The Supreme Court of the United States has granted a writ of certiorari to the appellants of Hollingsworth v. Perry, the Proposition 8 case.
On May 15, 2008, the California Supreme Court found that denying same-sex couples equal access to marriage recognition was a violation of the California Constitution. Chief Justice Ronald George wrote a stirring opinion which was inspired, he told reporters, by recollections from a childhood trip through the South and the “No Negro” signs he saw there.
At 5 pm on June 16, 2008, marriage licenses became available to same-sex couples. Marriage was legal in California.
However, an initiative had been circulated and had already qualified for the ballot. And on November 4, 2008, 52.2% of California voters chose to support Proposition 8 and thus cease the issuance of marriage licenses to same-sex couples. This unexpected result led to protests across the globe.
Supporters of equality went back to the California Supreme Court to argue that the proposition was improper under several different theories. The Court did not accept the logic.
But on May 23, 2009, three days before the California Supreme Court found Prop 8 to be valid, the newly created American Foundation for Equal Rights sued in federal court, asserting that Proposition 8 runs counter to protections granted by the US Constitution. And the attorney team behind the challenge was Ted Olson and David Boies, the two attorneys who had argued both sides of the election result dispute between George W Bush and Al Gore.
This federal judge assigned to the case, Judge Vaughn Walker, did something unusual; he ordered that a trial of fact would occur. This meant that attorneys could not simply come into the courtroom and make whatever claims they chose; rather, they would need to provide evidence for their assertions.
The lead plaintiffs were Kristin Perry and Sandra Steir and the lead defendant was Governor Arnold Schwarzenegger (whose defense consisted of “here, your honor”), so the case became Perry v.

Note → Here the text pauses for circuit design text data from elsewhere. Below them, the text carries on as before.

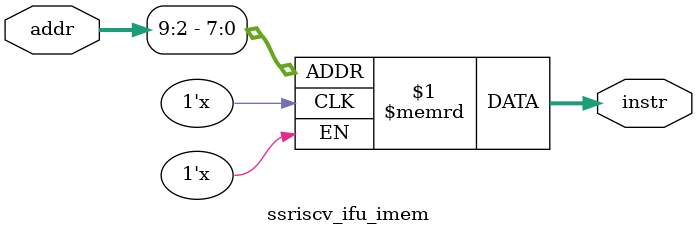
<source format=v>
module ssriscv_ifu_imem (
  input  [31:0] addr,
  output [31:0] instr
);
  reg [31:0]  IM[0:255];
  assign instr = IM[addr[9:2]];
endmodule
</source>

Schwarzenegger.
Because the Governor and the California Attorney General (currently Governor) Jerry Brown offered no argument in favor of discrimination, supporters of the proposition were granted standing to defend the law.
The case began in January, 2010. After a lengthy trial in which the proponents pulled all but a few witnesses (David Blankenhorn was virtually the only person on the stand for the proponents) and in which the motivations of the supporters of discrimination was the topic of newspapers and television news coverage, on August 4, Judge Walker issued a decision.
An initiative measure adopted by the voters deserves great respect. The considered views and opinions of even the most highly qualified scholars and experts seldom outweigh the determinations of the voters. When challenged, however, the voters’ determinations must find at least some support in evidence. This is especially so when those determinations enact into law classifications of persons. Conjecture, speculation and fears are not enough. Still less will the moral disapprobation of a group or class of citizens suffice, no matter how large the majority that shares that view. The evidence demonstrated beyond serious reckoning that Proposition 8 finds support only in such disapproval. As such, Proposition 8 is beyond the constitutional reach of the voters or their representatives.
At this point the state of California, through its Governor and Attorney General, accepted the ruling of the court. And that would have been that, but the proponents of Prop 8 demanded that the case be appealed. And the Ninth Circuit Court of Appeals ruled that the proponents could have standing to appeal the decision of Judge Walker.
The decision was stayed pending the decision of the Ninth Circuit Court of Appeals.
In December 2011, the Ninth Circuit hear argument about the constitutionality of Proposition 8. And on February 7th of this year, the Ninth Circuit found that indeed Proposition 8 violated the US Contitution, however on a narrower position. The found that having once granted marriage rights equally, a state cannot choose a single demographic from which to withdraw those rights. The left open the bigger picture of whether marriage rights, in and of themselves, cannot be subject to discrimination based on animus.
Again the proponent of discrimination appealed and again the decision was stayed.
Today, the Supreme Court of the United States has announced that it will hear Hollingsworth v. Perry (the current name of the case, reflecting the challengers – headed by Hollingsworth).
FRIDAY, DECEMBER 7, 2012
HOLLINGSWORTH, DENNIS, ET AL. V. PERRY, KRISTIN M., ET AL.
The petition for a writ of certiorari is granted. In addition to the question presented by the petition, the parties are directed to brief and argue the following question: Whether petitioners have standing under Article III, §2 of the Constitution in this case.
Many pundits expected a different answer. We thought that the court would allow the ruling of the Ninth Circuit to stand, thus allowing marriage under the unique circumstances in California (rights revoked) and avoid the question of marriage equality until public opinion had solidified.
And that may still be their decision. By questioning standing, they may be signaling that they will find that the Ninth Circuit hearing was not valid and that they have no path through which to even hear the challenge to Judge Walker’s ruling. (If no one other than legally elected representatives of the people had the right to appeal, then there was no appeal).
Argument before the court will be given next year and by June 2013 it is expected that the fate of Proposition 8 will be resolved.